Thanks everyone, I decided to pass on the one pictured - especially at $1400 on CL. Will work with what I have for a few months and then see where I am.

Stefan


----------



## apicius9 (Aug 9, 2016)

FWIW, last update: I'll get a 14" Grizzly band saw tonight - not quite what I was looking at recently, but it's used (from Craigslist), in excellent shape, already put together, delivered to my shop, comes with a bunch of good blades, and will cost me about 1/3 of the Laguna I had looked at. That was the last roadblock, eventually I'll get a small compressor but for now I am good to go. 

Stefan


----------



## Bill13 (Aug 9, 2016)

That should free up some money for the tweaks mentioned by CDP.


----------



## apicius9 (Aug 9, 2016)

Bill13 said:


> That should free up some money for the tweaks mentioned by CDP.

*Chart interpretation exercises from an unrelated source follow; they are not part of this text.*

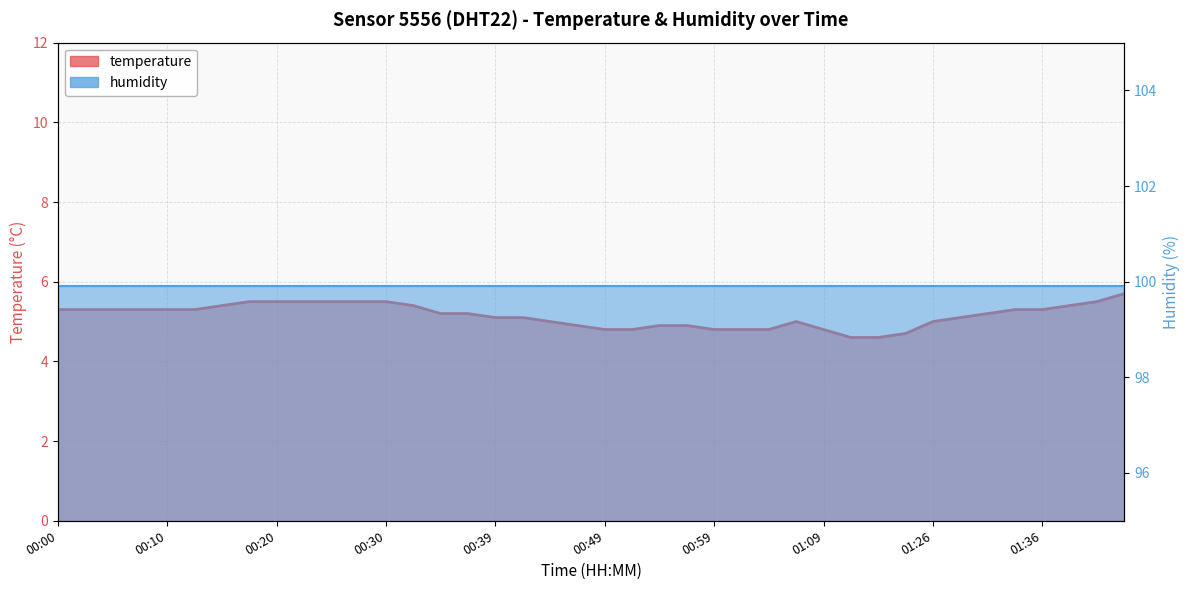

What is the minimum value shown in the chart?

4.6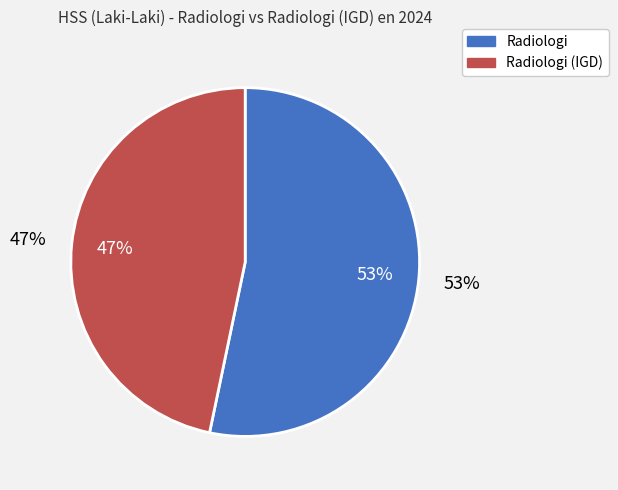

Is there any slice that represents more than half of the pie?

Yes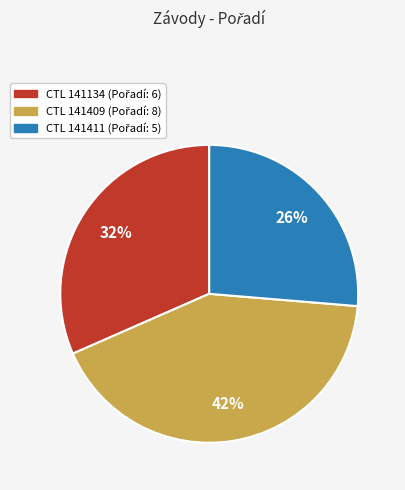

Is there any slice that represents more than half of the pie?

No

Haha, trying to spend my money again, Bill?  I will see how it works, everything will be a step up from the small 10" Craftsman. 90% of the time I will have a 1/2" blade on there to cut either boards into blocks or blocks to size, all that should easily be within the range of the saw. The only think it won't handle are a few desert ironwood and pine logs and one $700 koa bord I would like to resaw. Maybe I'll find someone locally to do that for me. Most important, though, I can finally move forward, that weaker was holding me up. 

Stefan


----------



## CPD (Aug 16, 2016)

apicius9 said:


> FWIW, last update: I'll get a 14" Grizzly band saw tonight - not quite what I was looking at recently, but it's used (from Craigslist), in excellent shape, already put together, delivered to my shop, comes with a bunch of good blades, and will cost me about 1/3 of the Laguna I had looked at. That was the last roadblock, eventually I'll get a small compressor but for now I am good to go.
> 
> Stefan



was hoping to hear you'd changed your mind and gotten that antique beast! congrats. sure you'll put it to good use.


----------



## 29palms (Aug 16, 2016)

Upgrade to Carter guides and you'll have a good saw. Look for bandsaw tuneup vids on the tube. When you need good resaw blades these guys rock

http://timberwolfblades.com/


----------